-- Records provided follows --
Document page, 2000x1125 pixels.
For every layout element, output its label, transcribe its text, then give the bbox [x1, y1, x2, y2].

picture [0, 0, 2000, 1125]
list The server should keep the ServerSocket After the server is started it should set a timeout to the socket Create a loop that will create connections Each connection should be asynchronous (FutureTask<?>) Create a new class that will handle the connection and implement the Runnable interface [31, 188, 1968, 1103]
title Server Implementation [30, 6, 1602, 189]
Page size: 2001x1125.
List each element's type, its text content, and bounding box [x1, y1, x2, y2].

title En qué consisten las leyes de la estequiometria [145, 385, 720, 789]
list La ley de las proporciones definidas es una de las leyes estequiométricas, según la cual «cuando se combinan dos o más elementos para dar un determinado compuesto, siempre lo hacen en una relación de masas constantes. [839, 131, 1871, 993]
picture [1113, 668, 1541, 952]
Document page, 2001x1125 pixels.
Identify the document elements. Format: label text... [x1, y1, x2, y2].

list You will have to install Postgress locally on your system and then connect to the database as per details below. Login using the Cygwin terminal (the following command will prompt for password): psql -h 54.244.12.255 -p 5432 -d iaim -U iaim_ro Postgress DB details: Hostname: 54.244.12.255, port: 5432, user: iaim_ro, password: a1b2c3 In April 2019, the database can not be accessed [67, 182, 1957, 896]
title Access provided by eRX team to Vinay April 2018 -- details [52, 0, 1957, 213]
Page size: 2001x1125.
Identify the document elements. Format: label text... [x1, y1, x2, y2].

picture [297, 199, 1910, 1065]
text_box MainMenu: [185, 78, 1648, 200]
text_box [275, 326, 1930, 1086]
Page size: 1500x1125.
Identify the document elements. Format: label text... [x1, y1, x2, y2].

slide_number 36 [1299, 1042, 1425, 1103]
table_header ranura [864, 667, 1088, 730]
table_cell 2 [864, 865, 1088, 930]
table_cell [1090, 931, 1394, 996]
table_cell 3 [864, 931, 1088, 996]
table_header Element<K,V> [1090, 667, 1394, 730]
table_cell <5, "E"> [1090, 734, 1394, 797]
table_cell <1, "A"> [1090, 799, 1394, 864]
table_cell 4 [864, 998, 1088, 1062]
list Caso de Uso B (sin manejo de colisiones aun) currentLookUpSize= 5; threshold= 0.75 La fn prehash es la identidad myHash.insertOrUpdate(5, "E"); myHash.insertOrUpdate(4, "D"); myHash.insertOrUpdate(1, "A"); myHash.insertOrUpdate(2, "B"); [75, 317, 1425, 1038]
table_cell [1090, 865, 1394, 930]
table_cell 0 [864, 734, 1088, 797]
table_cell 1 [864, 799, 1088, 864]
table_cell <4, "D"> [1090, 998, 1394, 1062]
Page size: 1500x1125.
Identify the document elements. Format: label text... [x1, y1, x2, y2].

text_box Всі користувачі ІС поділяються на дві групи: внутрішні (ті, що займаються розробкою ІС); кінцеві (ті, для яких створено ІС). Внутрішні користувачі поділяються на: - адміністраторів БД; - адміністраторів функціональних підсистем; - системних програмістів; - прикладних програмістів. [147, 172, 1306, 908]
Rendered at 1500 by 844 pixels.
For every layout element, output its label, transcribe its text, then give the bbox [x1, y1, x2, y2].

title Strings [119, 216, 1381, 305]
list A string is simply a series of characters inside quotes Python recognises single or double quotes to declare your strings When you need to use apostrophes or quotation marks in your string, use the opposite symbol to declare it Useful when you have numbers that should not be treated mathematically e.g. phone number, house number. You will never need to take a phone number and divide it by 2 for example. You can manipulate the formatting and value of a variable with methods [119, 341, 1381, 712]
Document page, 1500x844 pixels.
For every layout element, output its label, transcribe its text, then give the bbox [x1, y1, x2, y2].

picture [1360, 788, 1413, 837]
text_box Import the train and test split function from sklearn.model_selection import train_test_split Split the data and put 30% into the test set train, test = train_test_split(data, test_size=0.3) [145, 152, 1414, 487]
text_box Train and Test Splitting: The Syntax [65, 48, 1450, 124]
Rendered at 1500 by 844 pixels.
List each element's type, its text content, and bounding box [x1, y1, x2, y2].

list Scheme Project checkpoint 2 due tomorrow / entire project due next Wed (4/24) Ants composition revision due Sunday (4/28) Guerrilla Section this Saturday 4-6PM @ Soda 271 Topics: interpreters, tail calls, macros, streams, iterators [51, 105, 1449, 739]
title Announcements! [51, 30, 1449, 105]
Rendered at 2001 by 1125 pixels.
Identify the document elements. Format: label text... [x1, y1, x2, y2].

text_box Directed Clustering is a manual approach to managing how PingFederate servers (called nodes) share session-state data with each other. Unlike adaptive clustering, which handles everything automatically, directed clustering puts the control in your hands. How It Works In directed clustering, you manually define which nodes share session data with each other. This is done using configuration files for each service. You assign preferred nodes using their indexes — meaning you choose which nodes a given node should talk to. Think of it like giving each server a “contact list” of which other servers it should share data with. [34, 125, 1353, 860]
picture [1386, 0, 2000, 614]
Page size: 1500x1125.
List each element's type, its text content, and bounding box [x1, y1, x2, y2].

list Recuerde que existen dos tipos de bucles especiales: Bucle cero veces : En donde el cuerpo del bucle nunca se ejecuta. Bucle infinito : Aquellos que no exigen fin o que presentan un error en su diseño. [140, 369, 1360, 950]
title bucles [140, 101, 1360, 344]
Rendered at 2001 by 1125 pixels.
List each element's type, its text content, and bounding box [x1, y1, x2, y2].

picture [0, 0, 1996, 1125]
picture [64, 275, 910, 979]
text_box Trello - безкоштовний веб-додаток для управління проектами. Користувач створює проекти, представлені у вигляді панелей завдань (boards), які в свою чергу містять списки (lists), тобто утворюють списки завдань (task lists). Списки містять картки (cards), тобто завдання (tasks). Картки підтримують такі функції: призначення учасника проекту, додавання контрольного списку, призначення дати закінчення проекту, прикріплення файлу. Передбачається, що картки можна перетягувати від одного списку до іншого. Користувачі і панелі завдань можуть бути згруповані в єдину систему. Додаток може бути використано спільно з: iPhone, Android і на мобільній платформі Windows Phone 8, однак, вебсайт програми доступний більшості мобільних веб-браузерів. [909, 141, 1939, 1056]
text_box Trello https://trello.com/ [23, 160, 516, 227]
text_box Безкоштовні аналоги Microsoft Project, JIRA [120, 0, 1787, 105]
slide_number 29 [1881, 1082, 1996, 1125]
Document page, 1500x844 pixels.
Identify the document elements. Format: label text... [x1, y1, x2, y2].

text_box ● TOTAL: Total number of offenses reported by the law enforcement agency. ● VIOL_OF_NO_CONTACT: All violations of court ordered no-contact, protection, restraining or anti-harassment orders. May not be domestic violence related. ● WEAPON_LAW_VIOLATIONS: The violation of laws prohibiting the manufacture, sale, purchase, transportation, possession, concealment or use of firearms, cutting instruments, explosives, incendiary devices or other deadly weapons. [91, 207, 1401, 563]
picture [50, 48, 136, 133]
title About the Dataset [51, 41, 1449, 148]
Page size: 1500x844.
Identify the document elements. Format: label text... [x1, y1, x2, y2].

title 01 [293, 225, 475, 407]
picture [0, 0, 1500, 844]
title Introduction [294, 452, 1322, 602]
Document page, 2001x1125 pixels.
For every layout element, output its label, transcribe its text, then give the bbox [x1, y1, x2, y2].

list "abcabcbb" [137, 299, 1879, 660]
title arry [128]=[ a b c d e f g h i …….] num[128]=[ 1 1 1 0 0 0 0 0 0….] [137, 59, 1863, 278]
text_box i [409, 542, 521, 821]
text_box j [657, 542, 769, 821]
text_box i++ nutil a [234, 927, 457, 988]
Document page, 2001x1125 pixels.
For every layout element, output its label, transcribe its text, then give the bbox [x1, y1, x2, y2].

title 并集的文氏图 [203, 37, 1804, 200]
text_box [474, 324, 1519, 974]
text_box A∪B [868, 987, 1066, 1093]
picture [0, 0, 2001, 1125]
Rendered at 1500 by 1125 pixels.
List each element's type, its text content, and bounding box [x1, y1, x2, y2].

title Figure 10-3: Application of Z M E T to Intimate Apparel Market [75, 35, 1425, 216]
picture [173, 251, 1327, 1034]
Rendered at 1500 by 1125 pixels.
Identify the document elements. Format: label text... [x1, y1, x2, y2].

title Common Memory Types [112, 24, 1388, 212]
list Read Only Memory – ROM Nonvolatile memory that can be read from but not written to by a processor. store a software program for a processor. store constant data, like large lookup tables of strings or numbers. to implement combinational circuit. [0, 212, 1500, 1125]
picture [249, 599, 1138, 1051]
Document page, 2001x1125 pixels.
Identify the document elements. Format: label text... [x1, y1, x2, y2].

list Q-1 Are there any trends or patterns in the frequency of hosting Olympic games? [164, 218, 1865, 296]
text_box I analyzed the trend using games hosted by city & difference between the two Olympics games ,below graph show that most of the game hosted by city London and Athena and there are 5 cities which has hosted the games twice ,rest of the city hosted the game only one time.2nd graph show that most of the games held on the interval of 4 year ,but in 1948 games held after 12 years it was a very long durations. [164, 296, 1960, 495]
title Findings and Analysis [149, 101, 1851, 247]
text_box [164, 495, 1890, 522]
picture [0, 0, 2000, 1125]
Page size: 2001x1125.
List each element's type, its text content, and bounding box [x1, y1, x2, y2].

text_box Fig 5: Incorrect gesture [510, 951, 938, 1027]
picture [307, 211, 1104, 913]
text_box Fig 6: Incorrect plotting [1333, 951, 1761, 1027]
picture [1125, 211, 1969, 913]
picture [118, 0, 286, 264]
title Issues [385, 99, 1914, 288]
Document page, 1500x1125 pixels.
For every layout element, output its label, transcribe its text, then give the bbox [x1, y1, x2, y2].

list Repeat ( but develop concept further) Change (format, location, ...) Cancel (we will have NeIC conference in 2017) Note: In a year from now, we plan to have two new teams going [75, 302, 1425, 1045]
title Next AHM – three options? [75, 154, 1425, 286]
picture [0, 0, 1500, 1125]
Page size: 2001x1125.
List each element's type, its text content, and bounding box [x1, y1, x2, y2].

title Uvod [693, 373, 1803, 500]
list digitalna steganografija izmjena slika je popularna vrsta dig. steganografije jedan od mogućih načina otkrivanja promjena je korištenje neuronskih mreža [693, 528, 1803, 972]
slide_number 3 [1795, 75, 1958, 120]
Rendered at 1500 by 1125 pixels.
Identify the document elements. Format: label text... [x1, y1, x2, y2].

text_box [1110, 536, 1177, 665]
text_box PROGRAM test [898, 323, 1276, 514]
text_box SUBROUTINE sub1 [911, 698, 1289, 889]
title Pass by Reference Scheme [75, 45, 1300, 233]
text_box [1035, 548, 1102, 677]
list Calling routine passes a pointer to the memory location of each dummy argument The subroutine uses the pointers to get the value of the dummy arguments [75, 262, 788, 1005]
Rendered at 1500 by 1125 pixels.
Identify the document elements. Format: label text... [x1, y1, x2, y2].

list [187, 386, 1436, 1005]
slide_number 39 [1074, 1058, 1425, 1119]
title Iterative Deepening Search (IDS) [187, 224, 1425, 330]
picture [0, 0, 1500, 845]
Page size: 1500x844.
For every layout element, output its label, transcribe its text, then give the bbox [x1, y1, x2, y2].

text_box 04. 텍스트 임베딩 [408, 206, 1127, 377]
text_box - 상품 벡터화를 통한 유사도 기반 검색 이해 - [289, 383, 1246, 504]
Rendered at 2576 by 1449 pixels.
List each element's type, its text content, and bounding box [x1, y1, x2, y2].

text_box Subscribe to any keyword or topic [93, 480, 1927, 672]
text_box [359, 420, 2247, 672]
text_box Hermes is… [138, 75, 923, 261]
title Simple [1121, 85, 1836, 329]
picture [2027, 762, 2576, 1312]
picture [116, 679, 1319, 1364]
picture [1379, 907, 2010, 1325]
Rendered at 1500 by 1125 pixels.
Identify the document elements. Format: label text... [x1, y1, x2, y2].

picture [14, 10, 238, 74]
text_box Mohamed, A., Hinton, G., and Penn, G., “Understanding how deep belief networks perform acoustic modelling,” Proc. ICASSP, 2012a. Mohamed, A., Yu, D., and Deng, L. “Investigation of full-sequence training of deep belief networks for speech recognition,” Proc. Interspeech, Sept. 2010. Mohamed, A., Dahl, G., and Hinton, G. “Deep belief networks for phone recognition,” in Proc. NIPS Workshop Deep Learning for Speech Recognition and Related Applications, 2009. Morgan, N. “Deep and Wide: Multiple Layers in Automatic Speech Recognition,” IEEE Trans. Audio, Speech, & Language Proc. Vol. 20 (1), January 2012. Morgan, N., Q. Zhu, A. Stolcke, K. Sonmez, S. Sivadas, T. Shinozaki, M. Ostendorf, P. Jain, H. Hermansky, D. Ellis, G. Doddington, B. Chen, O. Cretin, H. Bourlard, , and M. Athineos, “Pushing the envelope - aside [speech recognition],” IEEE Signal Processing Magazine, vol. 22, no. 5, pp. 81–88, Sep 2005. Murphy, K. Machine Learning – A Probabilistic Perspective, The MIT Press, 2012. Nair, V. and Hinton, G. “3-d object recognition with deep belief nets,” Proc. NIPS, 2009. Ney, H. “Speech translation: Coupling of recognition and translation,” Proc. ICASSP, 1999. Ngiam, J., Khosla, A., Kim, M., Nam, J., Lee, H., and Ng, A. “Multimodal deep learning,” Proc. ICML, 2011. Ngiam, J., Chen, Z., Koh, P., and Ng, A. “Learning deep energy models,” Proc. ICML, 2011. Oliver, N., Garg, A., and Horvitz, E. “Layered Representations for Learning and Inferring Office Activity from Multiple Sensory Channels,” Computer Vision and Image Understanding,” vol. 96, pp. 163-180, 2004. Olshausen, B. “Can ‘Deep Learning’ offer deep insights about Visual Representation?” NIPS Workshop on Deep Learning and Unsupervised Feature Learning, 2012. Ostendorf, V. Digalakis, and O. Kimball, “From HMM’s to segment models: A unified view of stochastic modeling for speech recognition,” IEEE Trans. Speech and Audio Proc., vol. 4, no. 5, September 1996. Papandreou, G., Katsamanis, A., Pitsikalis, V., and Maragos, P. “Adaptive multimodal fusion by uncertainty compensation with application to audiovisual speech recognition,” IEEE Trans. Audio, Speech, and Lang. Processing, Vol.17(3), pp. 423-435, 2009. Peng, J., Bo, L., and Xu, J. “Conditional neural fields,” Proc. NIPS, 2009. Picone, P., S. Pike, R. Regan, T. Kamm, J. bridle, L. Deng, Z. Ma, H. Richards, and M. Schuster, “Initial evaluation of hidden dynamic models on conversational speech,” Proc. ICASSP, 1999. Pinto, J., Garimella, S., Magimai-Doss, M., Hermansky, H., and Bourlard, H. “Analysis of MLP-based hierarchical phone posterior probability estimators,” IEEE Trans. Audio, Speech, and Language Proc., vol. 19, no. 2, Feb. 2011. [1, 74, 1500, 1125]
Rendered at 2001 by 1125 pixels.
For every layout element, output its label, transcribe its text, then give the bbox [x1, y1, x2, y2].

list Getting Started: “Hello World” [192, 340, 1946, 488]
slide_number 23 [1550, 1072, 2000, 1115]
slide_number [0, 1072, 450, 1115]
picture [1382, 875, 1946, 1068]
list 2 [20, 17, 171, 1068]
-- Records provided concluded --
Once you find the line with "text_box [474, 324, 1519, 974]" above, print it and every line after it up to and including the line with "Document page, 1500x1125 pixels.", exactly as written and nothing else.

> **Answer below**:
text_box [474, 324, 1519, 974]
text_box A∪B [868, 987, 1066, 1093]
picture [0, 0, 2001, 1125]
Rendered at 1500 by 1125 pixels.
List each element's type, its text content, and bounding box [x1, y1, x2, y2].

title Figure 10-3: Application of Z M E T to Intimate Apparel Market [75, 35, 1425, 216]
picture [173, 251, 1327, 1034]
Rendered at 1500 by 1125 pixels.
Identify the document elements. Format: label text... [x1, y1, x2, y2].

title Common Memory Types [112, 24, 1388, 212]
list Read Only Memory – ROM Nonvolatile memory that can be read from but not written to by a processor. store a software program for a processor. store constant data, like large lookup tables of strings or numbers. to implement combinational circuit. [0, 212, 1500, 1125]
picture [249, 599, 1138, 1051]
Document page, 2001x1125 pixels.
Identify the document elements. Format: label text... [x1, y1, x2, y2].

list Q-1 Are there any trends or patterns in the frequency of hosting Olympic games? [164, 218, 1865, 296]
text_box I analyzed the trend using games hosted by city & difference between the two Olympics games ,below graph show that most of the game hosted by city London and Athena and there are 5 cities which has hosted the games twice ,rest of the city hosted the game only one time.2nd graph show that most of the games held on the interval of 4 year ,but in 1948 games held after 12 years it was a very long durations. [164, 296, 1960, 495]
title Findings and Analysis [149, 101, 1851, 247]
text_box [164, 495, 1890, 522]
picture [0, 0, 2000, 1125]
Page size: 2001x1125.
List each element's type, its text content, and bounding box [x1, y1, x2, y2].

text_box Fig 5: Incorrect gesture [510, 951, 938, 1027]
picture [307, 211, 1104, 913]
text_box Fig 6: Incorrect plotting [1333, 951, 1761, 1027]
picture [1125, 211, 1969, 913]
picture [118, 0, 286, 264]
title Issues [385, 99, 1914, 288]
Document page, 1500x1125 pixels.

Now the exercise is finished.